Understanding this point full well, Riek and his lieutenants have floated the idea of sequestering oil revenues so that they do not reach Juba; in turn, Khartoum would presumably enjoy the same revenues as before under such an arrangement, and would thus make the regime an ally of Riek and his forces, either de facto or by formal agreement. As Riek himself declared in an interview with Sudan Tribune (London, December 23, 2013):
South Sudan's former vice-president, Riek Machar, says forces under his command will divert oil revenues accrued from the country's oil wells, days after his troops seized control of much of the new nation's oilfields. In an exclusive interview with Sudan Tribune on Monday, Machar revealed a plan to halt oil revenue remittances to Juba. He said no money would go to the government in Juba, explaining that his group plans to divert oil revenues and deal directly with Sudan in implementing the September 2012 cooperation agreements, as they are in control of the concerned states.
In understanding why Khartoum might agree to such a dangerous arrangement we must remember just how desperate the economic situation is in (northern) Sudan, which now rightly fears for its very survival. With inflation poised to skyrocket even further (the real, as opposed to "official," rate is already well above 50 percent), high unemployment and under-employment, a national currency in free-fall, conspicuous and widespread corruption, and too many sons coming back in body bags, the angry demonstrations of September and October could reappear at any time, as economic hardships only grow. A "solution"--one that might well appeal to those elements in the regime that continue to think the CPA gave away too much to the South--would be a military intervention on Riek's behalf in Unity State. The point would be to seize the most productive oil regions in northern Unity, in a military alliance with Riek's forces, and subsequently make a deal on governance and revenue-sharing.

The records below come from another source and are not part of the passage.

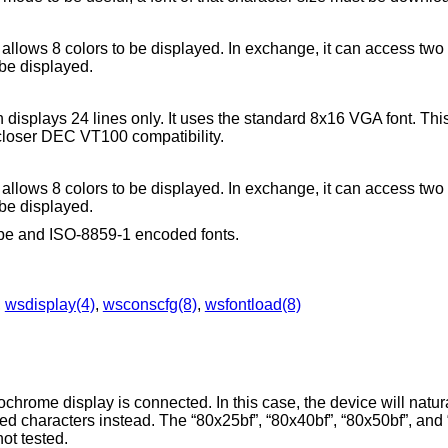
y allows 8 colors to be displayed. In exchange, it can access two
 be displayed.
h displays 24 lines only. It uses the standard 8x16 VGA font. Th
closer DEC VT100 compatibility.
y allows 8 colors to be displayed. In exchange, it can access two
 be displayed.
type and ISO-8859-1 encoded fonts.
,
wsdisplay(4)
,
wsconscfg(8)
,
wsfontload(8)
.
rome display is connected. In this case, the device will natura
rlined characters instead. The “80x25bf”, “80x40bf”, “80x50bf”, an
not tested.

Riek will certainly feel free to make a better offer than Khartoum now receives from Juba. His forces are probably strongest in Unity, where his own Nuer people are the largest ethnic group. But Machar clearly includes Upper Nile (as well as Jonglei) in his plans. And what are the assurances that this revenue will not simply be appropriated by Riek in his return to the existence of a pampered, excessively remunerated warlord? "'We will establish an extra account to which the oil revenues will be remitted for the economic interest of the people of South Sudan'" (Sudan Tribune, December 23). This is simply preposterous.
In assessing what Khartoum makes of this overture--and it may be this deliberation that prevents Riek from committing to a ceasefire--it is important to realize that the most militaristic and "anti-South" elements predominate in the regime, especially on decisions about war and peace (it was this security cabal that demanded President Omar al-Bashir renege on the agreement of June 2011 to negotiate a peace in South Kordofan, an agreement signed by senior regime official Nafie Ali Nafie). Regard for international opinion among these brutal men is minimal.

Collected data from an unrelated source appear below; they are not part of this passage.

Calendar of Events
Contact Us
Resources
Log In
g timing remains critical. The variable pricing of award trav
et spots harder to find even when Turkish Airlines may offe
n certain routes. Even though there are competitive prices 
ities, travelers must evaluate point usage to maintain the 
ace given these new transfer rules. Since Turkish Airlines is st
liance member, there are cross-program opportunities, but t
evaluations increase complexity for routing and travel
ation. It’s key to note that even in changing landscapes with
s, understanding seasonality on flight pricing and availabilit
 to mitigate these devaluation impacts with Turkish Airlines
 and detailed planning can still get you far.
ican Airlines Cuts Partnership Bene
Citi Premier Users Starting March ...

So even as we may be sure that the international community will vehemently condemn the regime if it should make an arrangement with Riek in order to secure continued oil revenues (under cover of providing "regional protection"), this is not likely to make much difference. The regime has endured decades of opprobrium without appropriate consequences for its war-making and massive atrocity crimes. These génocidaires believe there is nothing to worry about so long as they retain a monopoly on national wealth and power, both of which are threatened by an economic collapse whose scale they seem not fully to comprehend.
Perhaps Riek's confidence that an agreement with Khartoum could somehow be fashioned is wholly factitious. But such a scheme does represent a way that Riek might survive long enough to watch as fighting continues in South Sudan, weakening the country sufficiently that his political and military equities become adequate to make him a "peace broker," thereby ensuring himself a central role in any new government replacing that of Salva Kiir.